Arrhenius equation is given by,
$k = Ae^{\frac{-E_{a}}{(RT)}}$

where,
k = rate constant,
A = frequency factor in $sec{-1}$,
$E_{a}$ = activation energy in $kJ mol_{-1}$,
R = universal gas constant = $8.314 \times 10^{-3} kJ mol^{-1}K^{-1}$
T = temperature in K.

Plug in the all the values of parameter given into this online Arrhenius equation calculator to calculate the rate constant.

Steps

Step 1: Observe the parameter values given in the problem.

Step 2: Substitute those values into the arrhenius equation to get the rate constant of the reaction.

$k = Ae^{\frac{-E_{a}}{(RT)}}$

Problems

Here are some of the problems shown related to arrhenius equation.

Solved Examples

Question 1: Determine the rate constant if activation energy is 210 kJ/mol and frequency factor is 10 $M_{-1}s_{-1}$ at temperature 289K.
Solution:

Step 1: Given :
Activation energy $E_{a}$ = 210 kJ/mol,
Frequency factor A = 10 $M^{-1}s^{-1}$,
Temperature T = 289K.

Step 2: Rate constant k is,
$k = Ae^{\frac{-E_{a}}{(RT)}}$

$k = (10 M^{-1}s^{-1}) \times$ $e^{\frac{-210 kJ/mol}{(8.314 \times 10^{-3} kJ mol^{-1}K^{-1} \times 289K)}}$

$k = 1.10322 \times 10^{-37} M^{-1}s^{-1}$

Rate constant of this constant is $1.10322 \times 10^{-37} M^{-1}s^{-1}$.

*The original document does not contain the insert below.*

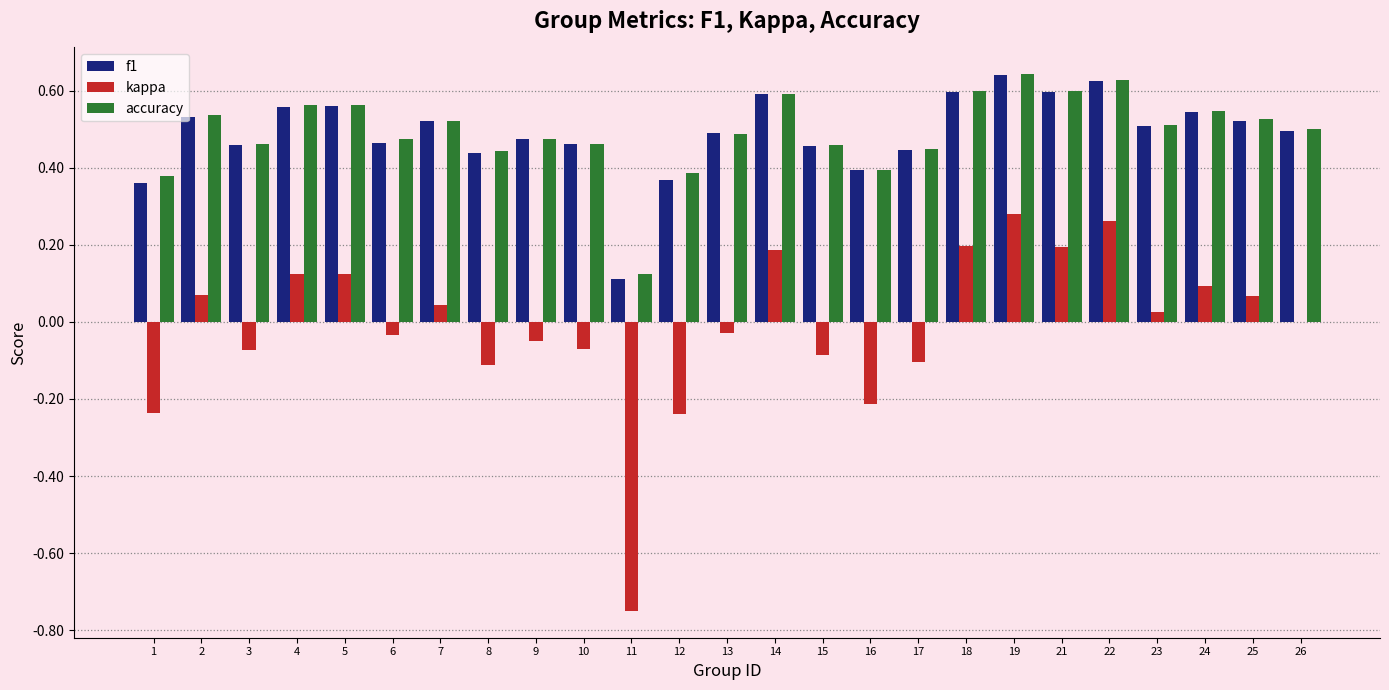

What is the sum of all f1 values?

12.2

Question 2: If activation energy is 600 kJ/mol and frequency factor is 15 $M_{-1}s_{-1}$ at temperature 353K, calculate its rate constant.
Solution:

Step 1: Given :
Activation energy $E_{a}$ = 600 kJ/mol,
Frequency factor A = 15 $M_{-1}s_{-1}$,
Temperature T = 353K.

Step 2: Rate constant k is,
$k = Ae^{\frac{-E_{a}}{(RT)}}$

$k = (15 M^{-1}s^{-1}) \times$ $e^{\frac{-600 kJ/mol}{(8.314 \times 10^{-3} kJ mol^{-1}K^{-1} \times 353K)}}$

$k = 2.44790 \times 10^{-88} M^{-1}s^{-1}$

Rate constant of this constant is $2.44790 \times 10^{-88} M^{-1}s^{-1}$.